[Recorded data Boundary: Start]
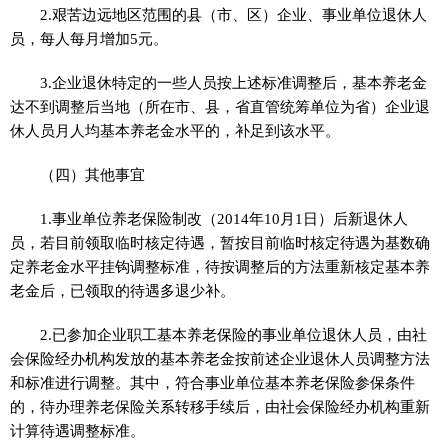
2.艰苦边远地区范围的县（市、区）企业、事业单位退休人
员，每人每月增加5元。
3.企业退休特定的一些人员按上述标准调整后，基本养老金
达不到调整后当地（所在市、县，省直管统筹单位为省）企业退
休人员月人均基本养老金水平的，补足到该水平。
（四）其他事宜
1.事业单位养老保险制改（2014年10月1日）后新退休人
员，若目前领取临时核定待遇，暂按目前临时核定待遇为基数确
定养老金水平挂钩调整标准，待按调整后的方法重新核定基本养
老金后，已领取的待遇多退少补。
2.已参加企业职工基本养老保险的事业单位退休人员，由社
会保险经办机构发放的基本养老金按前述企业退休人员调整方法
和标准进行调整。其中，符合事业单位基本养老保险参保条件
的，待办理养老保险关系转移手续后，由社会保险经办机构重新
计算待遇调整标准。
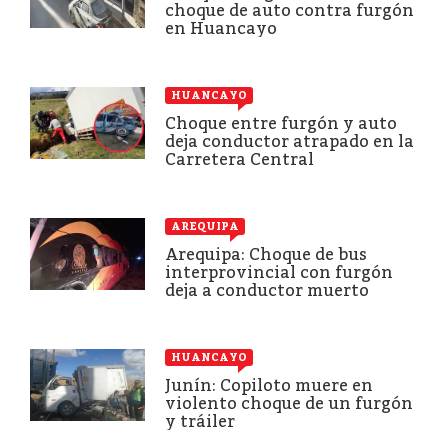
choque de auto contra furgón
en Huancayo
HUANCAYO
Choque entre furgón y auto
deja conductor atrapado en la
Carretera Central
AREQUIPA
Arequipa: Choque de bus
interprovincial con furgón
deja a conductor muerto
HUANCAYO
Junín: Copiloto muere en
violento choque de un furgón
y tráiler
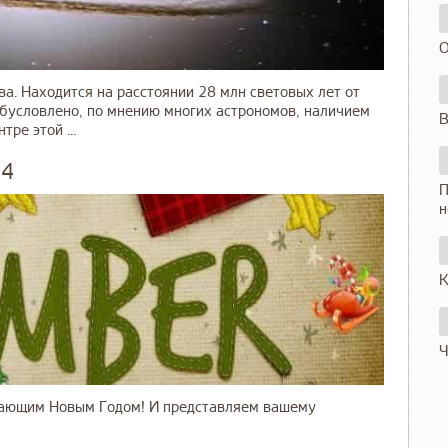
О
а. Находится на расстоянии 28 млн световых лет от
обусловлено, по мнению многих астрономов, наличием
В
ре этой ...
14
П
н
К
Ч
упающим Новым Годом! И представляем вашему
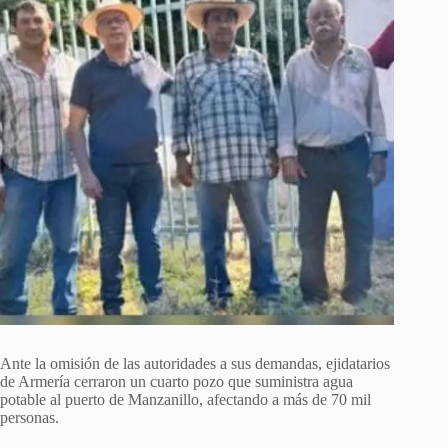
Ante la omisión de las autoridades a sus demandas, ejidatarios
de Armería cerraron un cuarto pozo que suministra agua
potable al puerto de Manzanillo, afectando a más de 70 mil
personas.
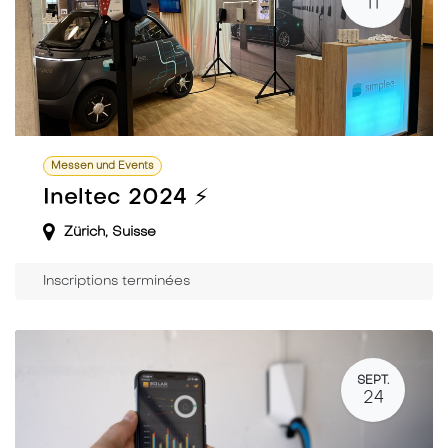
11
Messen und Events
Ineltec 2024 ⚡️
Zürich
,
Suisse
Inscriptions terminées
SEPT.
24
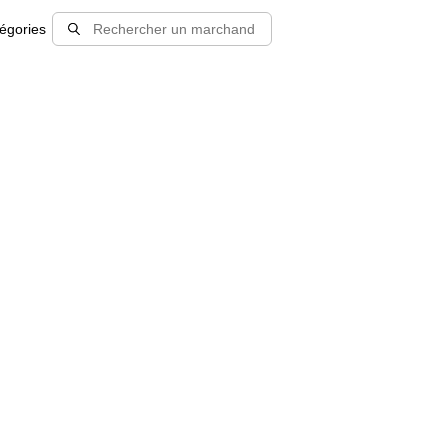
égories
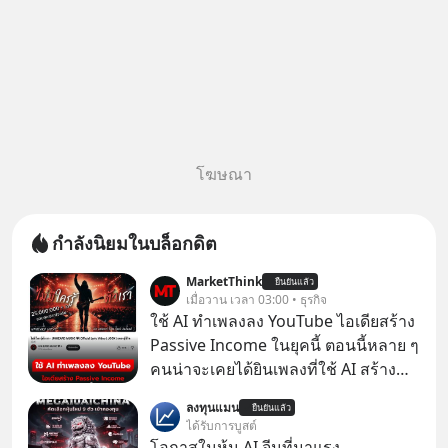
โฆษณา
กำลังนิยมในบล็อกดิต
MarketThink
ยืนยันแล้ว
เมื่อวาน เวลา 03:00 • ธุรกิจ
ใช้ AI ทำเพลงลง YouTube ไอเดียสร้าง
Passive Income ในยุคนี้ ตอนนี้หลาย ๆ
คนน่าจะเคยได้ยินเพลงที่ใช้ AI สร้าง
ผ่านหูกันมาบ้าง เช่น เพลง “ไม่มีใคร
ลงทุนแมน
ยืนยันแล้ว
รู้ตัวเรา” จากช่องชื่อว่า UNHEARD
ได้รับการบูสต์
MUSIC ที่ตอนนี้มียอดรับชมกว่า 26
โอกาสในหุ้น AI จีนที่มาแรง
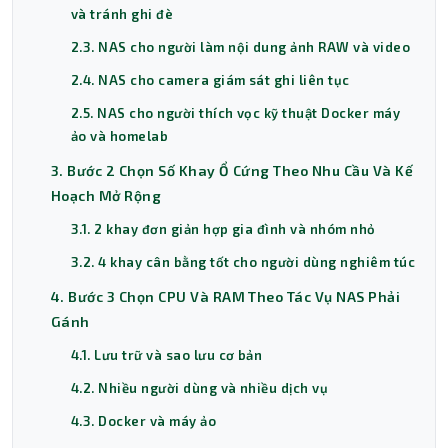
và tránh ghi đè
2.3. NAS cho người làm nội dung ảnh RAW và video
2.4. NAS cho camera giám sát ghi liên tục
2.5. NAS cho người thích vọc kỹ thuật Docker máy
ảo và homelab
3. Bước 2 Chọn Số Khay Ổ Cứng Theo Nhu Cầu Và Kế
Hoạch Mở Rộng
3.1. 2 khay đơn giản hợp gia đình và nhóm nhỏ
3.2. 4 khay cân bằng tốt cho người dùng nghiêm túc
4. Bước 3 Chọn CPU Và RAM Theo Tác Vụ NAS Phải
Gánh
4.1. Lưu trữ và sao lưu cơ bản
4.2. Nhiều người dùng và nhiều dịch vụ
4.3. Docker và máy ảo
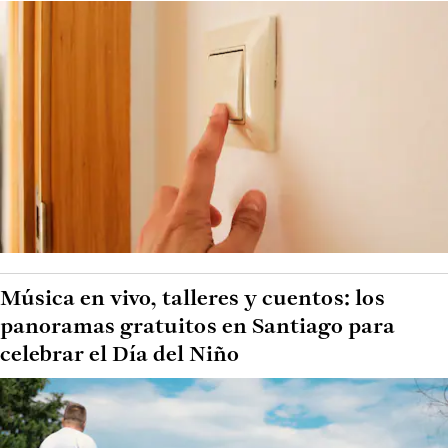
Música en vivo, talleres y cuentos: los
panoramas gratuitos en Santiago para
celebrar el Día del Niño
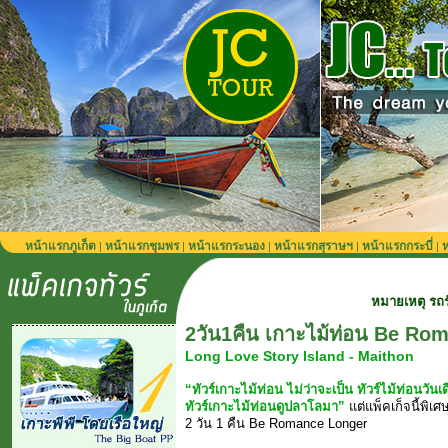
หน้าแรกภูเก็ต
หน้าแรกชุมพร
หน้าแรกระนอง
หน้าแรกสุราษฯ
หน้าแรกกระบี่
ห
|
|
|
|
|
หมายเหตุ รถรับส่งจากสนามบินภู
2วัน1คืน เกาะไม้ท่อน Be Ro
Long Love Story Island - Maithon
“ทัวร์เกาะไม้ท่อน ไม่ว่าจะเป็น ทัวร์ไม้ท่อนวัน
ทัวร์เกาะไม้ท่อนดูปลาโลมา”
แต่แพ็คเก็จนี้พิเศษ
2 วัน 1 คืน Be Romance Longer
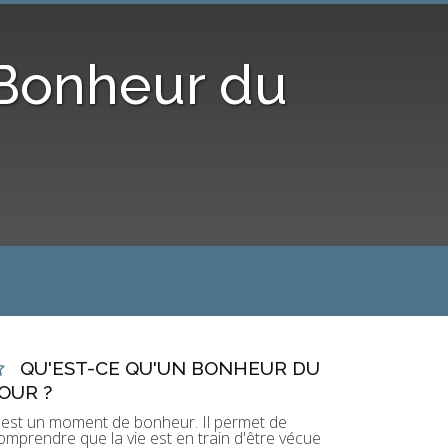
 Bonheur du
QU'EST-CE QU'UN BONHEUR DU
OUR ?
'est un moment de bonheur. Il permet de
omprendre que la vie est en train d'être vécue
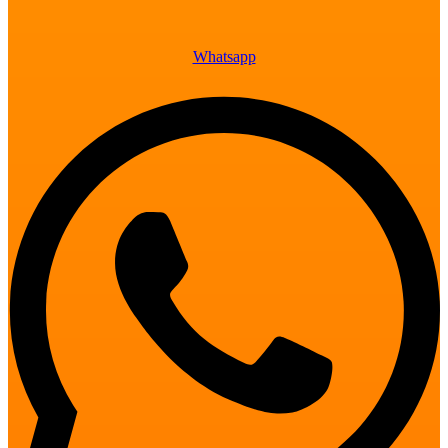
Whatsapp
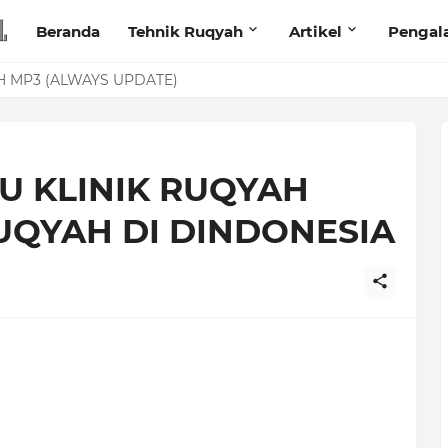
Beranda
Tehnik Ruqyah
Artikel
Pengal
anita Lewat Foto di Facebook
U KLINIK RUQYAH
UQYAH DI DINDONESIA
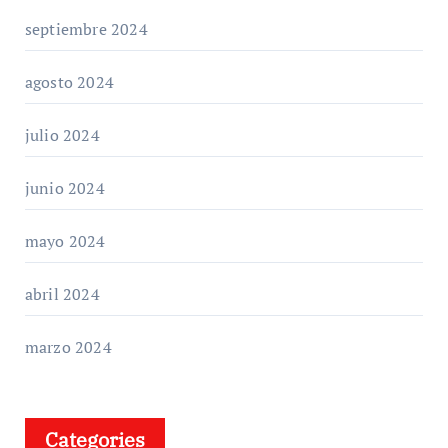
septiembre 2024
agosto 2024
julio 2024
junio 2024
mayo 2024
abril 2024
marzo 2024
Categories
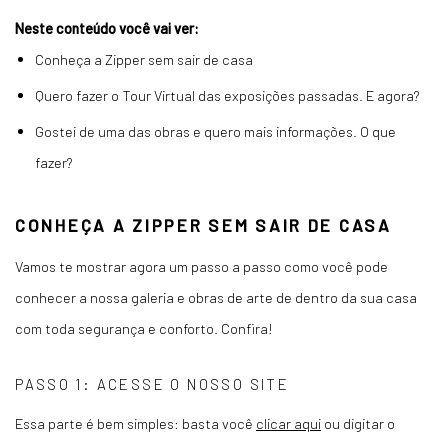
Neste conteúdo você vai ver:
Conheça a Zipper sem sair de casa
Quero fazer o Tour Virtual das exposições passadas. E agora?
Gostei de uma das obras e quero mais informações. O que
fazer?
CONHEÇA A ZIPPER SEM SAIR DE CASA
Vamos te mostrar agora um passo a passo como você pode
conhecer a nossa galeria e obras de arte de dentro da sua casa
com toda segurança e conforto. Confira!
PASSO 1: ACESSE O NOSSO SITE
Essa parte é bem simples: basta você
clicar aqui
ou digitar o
[Recorded data Boundary: End]
[Recorded data Boundary: Start]
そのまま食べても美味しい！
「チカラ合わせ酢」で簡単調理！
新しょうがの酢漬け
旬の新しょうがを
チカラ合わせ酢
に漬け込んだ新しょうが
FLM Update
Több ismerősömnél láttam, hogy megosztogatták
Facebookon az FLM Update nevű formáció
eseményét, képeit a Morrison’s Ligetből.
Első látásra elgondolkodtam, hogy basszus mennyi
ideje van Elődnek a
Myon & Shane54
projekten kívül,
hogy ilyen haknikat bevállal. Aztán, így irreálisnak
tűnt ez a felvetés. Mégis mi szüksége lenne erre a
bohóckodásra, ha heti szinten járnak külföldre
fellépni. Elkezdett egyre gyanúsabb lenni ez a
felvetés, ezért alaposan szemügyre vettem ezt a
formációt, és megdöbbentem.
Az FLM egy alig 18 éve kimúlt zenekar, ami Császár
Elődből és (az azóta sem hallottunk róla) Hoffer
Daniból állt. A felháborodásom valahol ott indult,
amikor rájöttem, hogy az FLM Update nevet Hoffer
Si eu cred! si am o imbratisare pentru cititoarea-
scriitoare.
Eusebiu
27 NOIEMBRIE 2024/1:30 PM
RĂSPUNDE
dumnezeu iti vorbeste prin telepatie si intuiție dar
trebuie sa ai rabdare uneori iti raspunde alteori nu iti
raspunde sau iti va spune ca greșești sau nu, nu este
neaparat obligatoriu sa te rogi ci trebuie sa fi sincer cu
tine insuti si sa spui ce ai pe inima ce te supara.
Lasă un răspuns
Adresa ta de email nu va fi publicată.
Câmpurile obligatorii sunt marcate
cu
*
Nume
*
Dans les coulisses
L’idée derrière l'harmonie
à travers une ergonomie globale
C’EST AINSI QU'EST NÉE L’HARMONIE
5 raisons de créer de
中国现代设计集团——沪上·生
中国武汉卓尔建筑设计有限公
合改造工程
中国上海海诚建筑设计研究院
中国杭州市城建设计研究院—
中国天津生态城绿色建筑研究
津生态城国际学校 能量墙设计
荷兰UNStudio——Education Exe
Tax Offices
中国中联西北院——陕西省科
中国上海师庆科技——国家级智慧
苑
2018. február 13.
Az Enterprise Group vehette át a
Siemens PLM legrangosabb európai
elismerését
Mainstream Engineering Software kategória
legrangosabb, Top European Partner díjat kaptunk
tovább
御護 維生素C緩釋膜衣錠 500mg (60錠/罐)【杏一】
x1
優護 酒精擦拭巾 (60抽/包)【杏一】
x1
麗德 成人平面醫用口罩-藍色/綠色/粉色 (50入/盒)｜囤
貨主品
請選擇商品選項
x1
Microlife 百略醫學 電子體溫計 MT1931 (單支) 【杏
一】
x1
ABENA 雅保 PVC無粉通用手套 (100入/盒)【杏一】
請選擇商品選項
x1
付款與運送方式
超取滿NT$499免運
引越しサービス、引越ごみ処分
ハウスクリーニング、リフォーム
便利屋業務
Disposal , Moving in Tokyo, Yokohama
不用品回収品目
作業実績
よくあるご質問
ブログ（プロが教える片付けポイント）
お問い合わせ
[Recorded data Boundary: End]
▶ What is being asked: Look through the records and copy every line that has the word "Update".

▶ Solution to this task:
FLM Update
Facebookon az FLM Update nevű formáció
amikor rájöttem, hogy az FLM Update nevet Hoffer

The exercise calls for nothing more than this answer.